Exercise inputs.
▼
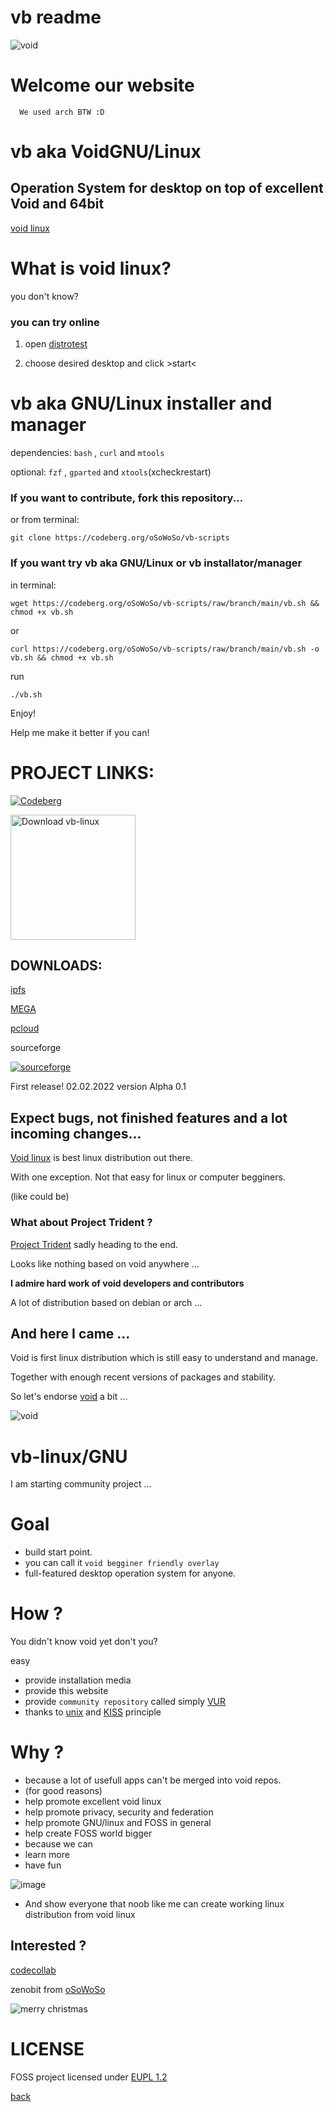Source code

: # vb readme
![void](/assets/img/void_bg_christmas.png)

# Welcome our  website
      We used arch BTW :D

# **vb** aka **VoidGNU/Linux**
## Operation System for desktop on top of excellent Void and 64bit

  [void linux](https://voidlinux.org)

# What is void linux?

  you don't know?

###  you can try online

 1. open [distrotest](https://distrotest.net/VoidLinux)

 2. choose desired desktop and click >start<

# vb aka GNU/Linux installer and manager

dependencies: `bash` , `curl` and `mtools`

optional: `fzf` , `gparted` and `xtools`(xcheckrestart)


### If you want to contribute, fork this repository...

 or from terminal:
  
  `git clone https://codeberg.org/oSoWoSo/vb-scripts`

### If you want try vb aka GNU/Linux or vb installator/manager
  
  in terminal:

  `wget https://codeberg.org/oSoWoSo/vb-scripts/raw/branch/main/vb.sh && chmod +x vb.sh`
  
  or
  
  `curl https://codeberg.org/oSoWoSo/vb-scripts/raw/branch/main/vb.sh -o vb.sh && chmod +x vb.sh`

  run
  
  `./vb.sh`

  Enjoy!

  Help me make it better if you can!

# PROJECT LINKS:

[![Codeberg](/assets/img/visit.svg)](https://codeberg.org/oSoWoSo/vb)
 
<a href="https://sourceforge.net/p/vb-linux/"><img alt="Download vb-linux" src="https://sourceforge.net/sflogo.php?type=17&group_id=3476392" width=200></a>

## DOWNLOADS:

[ipfs](https://ipfs.io/ipfs/Qmeh3NedfbmnTzL6cyTikev6pyLoSKx1fvwp1Lu88JWq6f)

[MEGA](https://mega.nz/folder/lWgFAaBZ#XyXJCGkfxQUosWQSk8LeOw)

[pcloud](https://u.pcloud.link/publink/show?code=kZ1ROcXZtQ2vQhh2YHpj5WDQ1u0VC4WnDI4V)

sourceforge

[![sourceforge](https://img.shields.io/sourceforge/dt/vb-linux.svg)](https://sourceforge.net/projects/vb-linux/files/latest/download)

 First release!
 02.02.2022
 version Alpha 0.1
 
## Expect bugs, not finished features and a lot incoming changes...


[Void linux](https://voidlinux.org/) is best linux distribution out there.

 With one exception. Not that easy for linux or computer begginers.
 
 (like could be)

### What about Project Trident ?

[Project Trident](https://project-trident.org) sadly heading to the end.

Looks like nothing based on void anywhere ...

**I admire hard work of void developers and contributors**

A lot of distribution based on debian or arch ...

## And here I came ...

Void is first linux distribution which is still easy to understand and manage.

Together with enough recent versions of packages and stability.

So let's endorse [void](https://voidlinux.org/) a bit ...

![void](/assets/img/void_fg_christmas.png)

# **vb-linux/GNU**

I am starting community project ...

# Goal

- build start point.
- you can call it `void begginer friendly overlay`
- full-featured desktop operation system for anyone.

# How ?

You didn't know void yet don't you?

easy

- provide installation media
- provide this website
- provide `community repository` called simply [VUR](https://github.com/vb-linux/VUR)
- thanks to [unix](https://en.wikipedia.org/wiki/Unix_philosophy) and [KISS](https://en.wikipedia.org/wiki/KISS_principle) principle

# Why ?

- because a lot of usefull apps can't be merged into void repos.
- (for good reasons)
- help promote excellent void linux
- help promote privacy, security and federation
- help promote GNU/linux and FOSS in general
- help create FOSS world bigger
- because we can
- learn more
- have fun

![image](https://user-images.githubusercontent.com/6384793/152500098-0e30c87b-133f-4842-acb4-fab63add8624.png)
- And show everyone that noob like me can create working linux distribution from void linux


## Interested ?


[codecollab](https://codecollab.io/@osowoso/vb)

zenobit from [oSoWoSo](https://osowoso.xyz)

![merry christmas](/assets/img/void_bg_christmas.png)

# LICENSE
FOSS project licensed under
[EUPL 1.2](https://joinup.ec.europa.eu/collection/eupl/eupl-text-eupl-12)

[back](./)
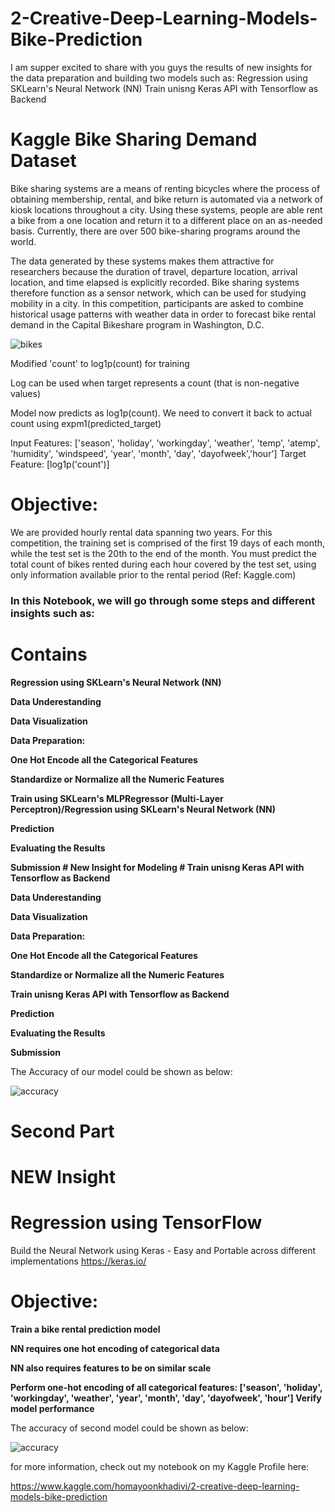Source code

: # 2-Creative-Deep-Learning-Models-Bike-Prediction
I am supper excited to share with you guys the results of new insights for the data preparation and building two models such as: Regression using SKLearn's Neural Network (NN) Train unisng Keras API with Tensorflow as Backend


# Kaggle Bike Sharing Demand Dataset

Bike sharing systems are a means of renting bicycles where the process of obtaining membership, rental, and bike return is automated via a network of kiosk locations throughout a city. Using these systems, people are able rent a bike from a one location and return it to a different place on an as-needed basis. Currently, there are over 500 bike-sharing programs around the world.

The data generated by these systems makes them attractive for researchers because the duration of travel, departure location, arrival location, and time elapsed is explicitly recorded. Bike sharing systems therefore function as a sensor network, which can be used for studying mobility in a city. In this competition, participants are asked to combine historical usage patterns with weather data in order to forecast bike rental demand in the Capital Bikeshare program in Washington, D.C.

![bikes](https://user-images.githubusercontent.com/57557590/104820886-3df31900-584d-11eb-9c6e-51493b327574.png)

Modified 'count' to log1p(count) for training

Log can be used when target represents a count (that is non-negative values)

Model now predicts as log1p(count). We need to convert it back to actual count using expm1(predicted_target)

Input Features: ['season', 'holiday', 'workingday', 'weather', 'temp', 'atemp', 'humidity', 'windspeed', 'year', 'month', 'day', 'dayofweek','hour'] Target Feature: [log1p('count')]

# Objective:
We are provided hourly rental data spanning two years. For this competition, the training set is comprised of the first 19 days of each month, while the test set is the 20th to the end of the month. You must predict the total count of bikes rented during each hour covered by the test set, using only information available prior to the rental period (Ref: Kaggle.com)


### In this Notebook, we will go through some steps and different insights such as:
# Contains
**Regression using SKLearn's Neural Network (NN)**

**Data Underestanding**

**Data Visualization**

**Data Preparation:**

  **One Hot Encode all the Categorical Features**
  
  **Standardize or Normalize all the Numeric Features**
  
**Train using SKLearn's MLPRegressor (Multi-Layer Perceptron)/Regression using SKLearn's Neural Network (NN)**

**Prediction**

**Evaluating the Results**

**Submission # New Insight for Modeling # Train unisng Keras API with Tensorflow as Backend**

**Data Underestanding**

**Data Visualization**

**Data Preparation:**

**One Hot Encode all the Categorical Features**

**Standardize or Normalize all the Numeric Features**

**Train unisng Keras API with Tensorflow as Backend**

**Prediction**

**Evaluating the Results**

**Submission**


The Accuracy of our model could be shown as below:

![accuracy](https://user-images.githubusercontent.com/57557590/104820956-aa6e1800-584d-11eb-9991-eb8fffff62a3.PNG)

# Second Part
# NEW Insight
# Regression using TensorFlow

Build the Neural Network using Keras - Easy and Portable across different implementations https://keras.io/

# Objective:

**Train a bike rental prediction model**

**NN requires one hot encoding of categorical data**

**NN also requires features to be on similar scale**

**Perform one-hot encoding of all categorical features: ['season', 'holiday', 'workingday', 'weather', 'year', 'month', 'day', 'dayofweek', 'hour']
Verify model performance**

The accuracy of second model could be shown as below:

![accuracy](https://user-images.githubusercontent.com/57557590/104821031-3a13c680-584e-11eb-8811-c255b379a050.PNG)

for more information, check out my notebook on my Kaggle Profile here:

https://www.kaggle.com/homayoonkhadivi/2-creative-deep-learning-models-bike-prediction

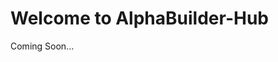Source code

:<div style={{ textAlign: 'center', padding: '4rem 0' }}>
<h1>Welcome to AlphaBuilder-Hub </h1>
<p>Coming Soon...</p>
</div>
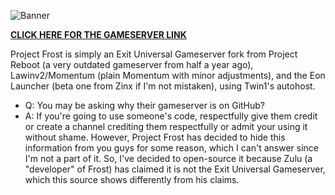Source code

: ![Banner](https://imgur.com/a/kIkpvmO)

**[CLICK HERE FOR THE GAMESERVER LINK](https://gofile.io/d/U8S2MD)**

Project Frost is simply an Exit Universal Gameserver fork from Project Reboot (a very outdated gameserver from half a year ago), Lawinv2/Momentum (plain Momentum with minor adjustments), and the Eon Launcher (beta one from Zinx if I'm not mistaken), using Twin1's autohost.

- Q: You may be asking why their gameserver is on GitHub?
- A: If you're going to use someone's code, respectfully give them credit or create a channel crediting them respectfully or admit your using it without shame. However, Project Frost has decided to hide this information from you guys for some reason, which I can't answer since I'm not a part of it. So, I've decided to open-source it because Zulu (a "developer" of Frost) has claimed it is not the Exit Universal Gameserver, which this source shows differently from his claims.
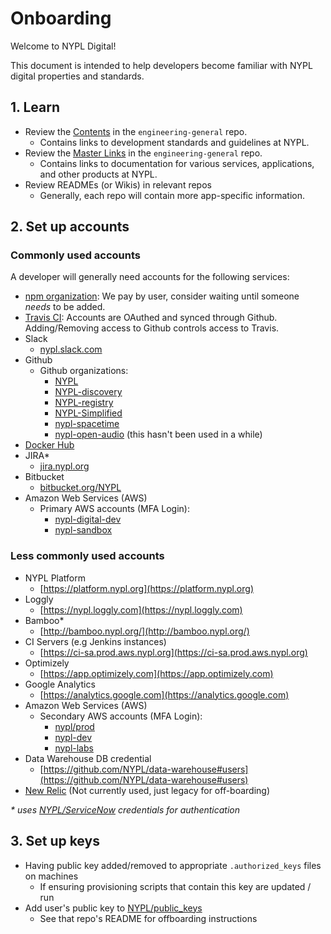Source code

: # Onboarding

Welcome to NYPL Digital!

This document is intended to help developers become familiar with NYPL digital properties and standards.

## 1. Learn

- Review the [Contents](../README.md#contents) in the `engineering-general` repo.
  - Contains links to development standards and guidelines at NYPL.
- Review the [Master Links](../other/README.md) in the `engineering-general` repo.
  - Contains links to documentation for various services, applications, and other products at NYPL.
- Review READMEs (or Wikis) in relevant repos
  - Generally, each repo will contain more app-specific information.

## 2. Set up accounts

### Commonly used accounts

A developer will generally need accounts for the following services:
- [npm organization](https://www.npmjs.com/org/nypl): We pay by user, consider waiting until someone _needs_ to be added.
- [Travis CI](https://travis-ci.com): Accounts are OAuthed and synced through Github. Adding/Removing access to Github controls access to Travis.
- Slack
    - [nypl.slack.com](https://nypl.slack.com/)
- Github
    - Github organizations:
        - [NYPL](https://github.com/NYPL)
        - [NYPL-discovery](https://github.com/NYPL-discovery)
        - [NYPL-registry](https://github.com/NYPL-registry)
        - [NYPL-Simplified](https://github.com/NYPL-Simplified)
        - [nypl-spacetime](https://github.com/nypl-spacetime)
        - [nypl-open-audio](https://github.com/nypl-openaudio) (this hasn't been used in a while)
- [Docker Hub](https://hub.docker.com/u/nypl/)
- JIRA*
    - [jira.nypl.org](https://jira.nypl.org/)
- Bitbucket
    - [bitbucket.org/NYPL](https://bitbucket.org/NYPL)
- Amazon Web Services (AWS)
    - Primary AWS accounts (MFA Login):
        - [nypl-digital-dev](https://nypl-digital-dev.signin.aws.amazon.com/console)
        - [nypl-sandbox](https://nypl-sandbox.signin.aws.amazon.com/console)

### Less commonly used accounts

- NYPL Platform
    - [https://platform.nypl.org](https://platform.nypl.org)
- Loggly
    - [https://nypl.loggly.com](https://nypl.loggly.com)
- Bamboo*
    - [http://bamboo.nypl.org/](http://bamboo.nypl.org/)
- CI Servers (e.g Jenkins instances)
    - [https://ci-sa.prod.aws.nypl.org](https://ci-sa.prod.aws.nypl.org)
- Optimizely
    - [https://app.optimizely.com](https://app.optimizely.com)
- Google Analytics
    - [https://analytics.google.com](https://analytics.google.com)
- Amazon Web Services (AWS)
    - Secondary AWS accounts (MFA Login):
        - [nypl/prod](https://nypl.signin.aws.amazon.com/console)
        - [nypl-dev](https://nypl-dev.signin.aws.amazon.com/console)
        - [nypl-labs](https://nypl-labs.signin.aws.amazon.com/console)
- Data Warehouse DB credential
    - [https://github.com/NYPL/data-warehouse#users](https://github.com/NYPL/data-warehouse#users)
- [New Relic](https://newrelic.com/) (Not currently used, just legacy for off-boarding)

*&#42; uses [NYPL/ServiceNow](https://nyplprod.service-now.com) credentials for authentication*

## 3. Set up keys

* Having public key added/removed to appropriate `.authorized_keys` files on machines
  * If ensuring provisioning scripts that contain this key are updated / run
* Add user's public key to [NYPL/public_keys](https://github.com/NYPL/public_keys)
  * See that repo's README for offboarding instructions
▲
Job item.
Copy out the lines of the rows above word for word, beginning at the line that has "# **vb-linux/GNU**" and ending after the line that has "## Interested ?".

Answer area.
# **vb-linux/GNU**

I am starting community project ...

# Goal

- build start point.
- you can call it `void begginer friendly overlay`
- full-featured desktop operation system for anyone.

# How ?

You didn't know void yet don't you?

easy

- provide installation media
- provide this website
- provide `community repository` called simply [VUR](https://github.com/vb-linux/VUR)
- thanks to [unix](https://en.wikipedia.org/wiki/Unix_philosophy) and [KISS](https://en.wikipedia.org/wiki/KISS_principle) principle

# Why ?

- because a lot of usefull apps can't be merged into void repos.
- (for good reasons)
- help promote excellent void linux
- help promote privacy, security and federation
- help promote GNU/linux and FOSS in general
- help create FOSS world bigger
- because we can
- learn more
- have fun

![image](https://user-images.githubusercontent.com/6384793/152500098-0e30c87b-133f-4842-acb4-fab63add8624.png)
- And show everyone that noob like me can create working linux distribution from void linux


## Interested ?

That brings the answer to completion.